Climate-economic research shows that the total cost from untreated climate change is negative but moderate, likely equivalent to a 3.6% reduction in total GDP.
Climate policies also have costs that often vastly outweigh their climate benefits. The Paris Agreement, if fully implemented, will cost $819–$1,890 billion per year in 2030, yet will reduce emissions by just 1% of what is needed to limit average global temperature rise to 1.5°C. Each dollar spent on Paris will likely produce climate benefits worth 11¢.
Long-term impacts of climate policy can cost even more. The IPCC’s two best future scenarios are the “sustainable” SSP1 and the “fossil-fuel driven” SSP5. Current climate-focused attitudes suggest we aim for the “sustainable” world, but the higher economic growth in SSP5 actually leads to much greater welfare for humanity. After adjusting for climate damages, SSP5 will on average leave grandchildren of today’s poor $48,000 better off every year. It will reduce poverty by 26 million each year until 2050, inequality will be lower, and more than 80 million premature deaths will be avoided.
Using carbon taxes, an optimal realistic climate policy can aggressively reduce emissions and reduce the global temperature increase from 4.1°C in 2100 to 3.75°C. This will cost $18 trillion, but deliver climate benefits worth twice that. The popular 2°C target, in contrast, is unrealistic and would leave the world more than $250 trillion worse off.
The most effective climate policy is increasing investment in green R&D to make future decarbonization much cheaper. This can deliver $11 of climate benefits for each dollar spent.
More effective climate policies can help the world do better. The current climate discourse leads to wasteful climate policies, diverting attention and funds from more effective ways to improve the world. . .
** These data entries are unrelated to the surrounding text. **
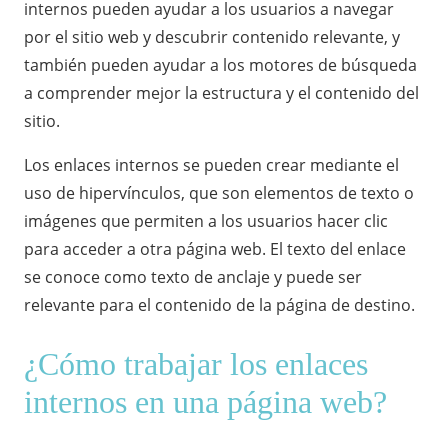
internos pueden ayudar a los usuarios a navegar
por el sitio web y descubrir contenido relevante, y
también pueden ayudar a los motores de búsqueda
a comprender mejor la estructura y el contenido del
sitio.
Los enlaces internos se pueden crear mediante el
uso de hipervínculos, que son elementos de texto o
imágenes que permiten a los usuarios hacer clic
para acceder a otra página web. El texto del enlace
se conoce como texto de anclaje y puede ser
relevante para el contenido de la página de destino.
¿Cómo trabajar los enlaces
internos en una página web?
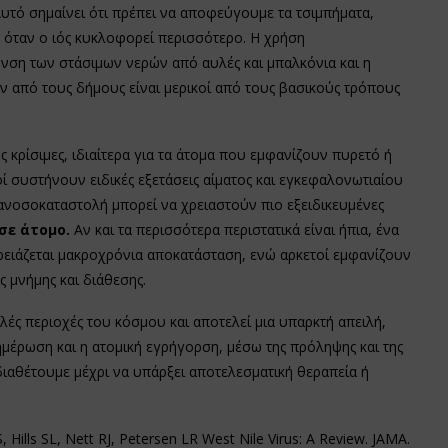
Αυτό σημαίνει ότι πρέπει να αποφεύγουμε τα τσιμπήματα,
, όταν ο ιός κυκλοφορεί περισσότερο. Η χρήση
νση των στάσιμων νερών από αυλές και μπαλκόνια και η
από τους δήμους είναι μερικοί από τους βασικούς τρόπους
ς κρίσιμες, ιδιαίτερα για τα άτομα που εμφανίζουν πυρετό ή
ί συστήνουν ειδικές εξετάσεις αίματος και εγκεφαλονωτιαίου
 ανοσοκαταστολή μπορεί να χρειαστούν πιο εξειδικευμένες
σε άτομο.
Αν και τα περισσότερα περιστατικά είναι ήπια, ένα
ιάζεται μακροχρόνια αποκατάσταση, ενώ αρκετοί εμφανίζουν
 μνήμης και διάθεσης.
λές περιοχές του κόσμου και αποτελεί μια υπαρκτή απειλή,
ημέρωση και η ατομική εγρήγορση, μέσω της πρόληψης και της
διαθέτουμε μέχρι να υπάρξει αποτελεσματική θεραπεία ή
, Hills SL, Nett RJ, Petersen LR West Nile Virus: A Review. JAMA.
And what are those more effective ways to improve the world?
Click to view
Research, science and technology are what have solved problems in the past and that is what is needed to tackle climate change.
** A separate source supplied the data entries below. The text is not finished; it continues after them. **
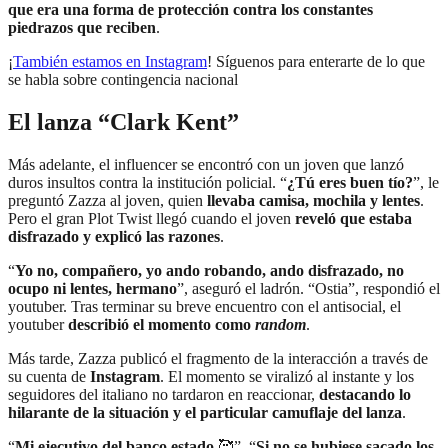
que era una forma de protección contra los constantes
piedrazos que reciben
.
¡
También estamos en Instagram
! Síguenos para enterarte de lo que
se habla sobre contingencia nacional
El lanza “Clark Kent”
Más adelante, el influencer se encontró con un joven que lanzó
duros insultos contra la institución policial. “
¿Tú eres buen tío?
”, le
preguntó Zazza al joven, quien
llevaba camisa, mochila y lentes
.
Pero el gran Plot Twist llegó cuando el joven
reveló que estaba
disfrazado y explicó las razones
.
“
Yo no, compañero, yo ando robando, ando disfrazado, no
ocupo ni lentes, hermano
”, aseguró el ladrón. “Ostia”, respondió el
youtuber. Tras terminar su breve encuentro con el antisocial, el
youtuber
describió el momento como
random
.
Más tarde, Zazza publicó el fragmento de la interacción a través de
su cuenta de
Instagram
. El momento se viralizó al instante y los
seguidores del italiano no tardaron en reaccionar,
destacando lo
hilarante de la situación y el particular camuflaje del lanza
.
“
Mi ejecutivo del banco estado
🥰”, “
Si no se hubiese sacado los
Investing in that instead of politics and bureaucracy would save money that’s needed to solve other problems that are far more urgent.
That would be better for the earth, and the world.
Ele Ludemann is a North Otago farmer and journalist, who blogs HERE - where this article was sourced.
3 comments:
Lomberg has a very rational, scientific approach to this topic.
He shows, in much detail, that there is no "climate crisis"; that Human CO2 emissions are not causing catastrophic global warming; that climate change occurs quite naturally and has been doing so for billions (YES BILLIONS) of years.
Someone , Somehow, Somewhere ensure PM Hon Chris Luxon reads this twice and makes a media release to satisfy NZ voters that he has the understanding now and will cease and desist from his alarmist statements .
Otherwise he has to remove himself from Office and allow NZ to move forward without a climate alarmist lassoo around our necks
But of course, climate change, aided and abetted by MSM to rapidly transmit every calamitous weather event in the world (whether they be more inconveniently less frequent, less life threatening, less physically expensive or not), has enabled our insurers to jump on the bandwagon and extort more from their hapless customers (that typically have little choice in whether to elect cover or not), more especially if their finance is linked to a physical security.
This being another industry, I posit, that deserves to be under the spotlight in our current cost of living crisis.